--- Exercise data Enclosed Below ---

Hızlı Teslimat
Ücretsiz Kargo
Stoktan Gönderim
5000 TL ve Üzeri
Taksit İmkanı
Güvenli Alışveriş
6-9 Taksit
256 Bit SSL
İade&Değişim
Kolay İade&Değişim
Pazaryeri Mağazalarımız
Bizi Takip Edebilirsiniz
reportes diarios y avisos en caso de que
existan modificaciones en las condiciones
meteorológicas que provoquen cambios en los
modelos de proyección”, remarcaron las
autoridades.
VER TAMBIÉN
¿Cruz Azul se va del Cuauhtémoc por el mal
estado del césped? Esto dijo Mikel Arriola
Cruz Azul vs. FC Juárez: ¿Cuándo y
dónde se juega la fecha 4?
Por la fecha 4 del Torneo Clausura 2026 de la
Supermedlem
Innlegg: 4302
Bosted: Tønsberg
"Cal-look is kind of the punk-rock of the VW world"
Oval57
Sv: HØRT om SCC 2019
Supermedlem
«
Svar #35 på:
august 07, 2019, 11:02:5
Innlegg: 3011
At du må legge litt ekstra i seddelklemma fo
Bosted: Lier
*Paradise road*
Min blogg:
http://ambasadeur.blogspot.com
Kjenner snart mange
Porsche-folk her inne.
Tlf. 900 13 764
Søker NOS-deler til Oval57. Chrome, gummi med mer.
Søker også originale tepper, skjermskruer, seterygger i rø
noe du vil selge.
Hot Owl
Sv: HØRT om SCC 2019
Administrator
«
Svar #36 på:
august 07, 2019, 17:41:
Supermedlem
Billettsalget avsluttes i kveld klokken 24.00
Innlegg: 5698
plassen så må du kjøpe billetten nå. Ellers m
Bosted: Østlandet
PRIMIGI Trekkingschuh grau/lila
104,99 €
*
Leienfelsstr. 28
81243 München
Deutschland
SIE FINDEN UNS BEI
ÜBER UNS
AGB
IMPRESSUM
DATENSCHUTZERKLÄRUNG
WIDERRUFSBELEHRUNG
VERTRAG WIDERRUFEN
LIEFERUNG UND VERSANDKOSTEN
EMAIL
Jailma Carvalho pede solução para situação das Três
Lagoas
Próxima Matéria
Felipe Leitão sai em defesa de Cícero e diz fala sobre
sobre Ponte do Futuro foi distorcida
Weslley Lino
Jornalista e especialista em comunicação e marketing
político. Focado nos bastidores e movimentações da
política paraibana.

--- End of Enclosed Exercise data ---

Action item
The word to find is "Bosted". Copy every line of the records that holds it.

Solution for this exercise
Bosted: Tønsberg
Bosted: Lier
Bosted: Østlandet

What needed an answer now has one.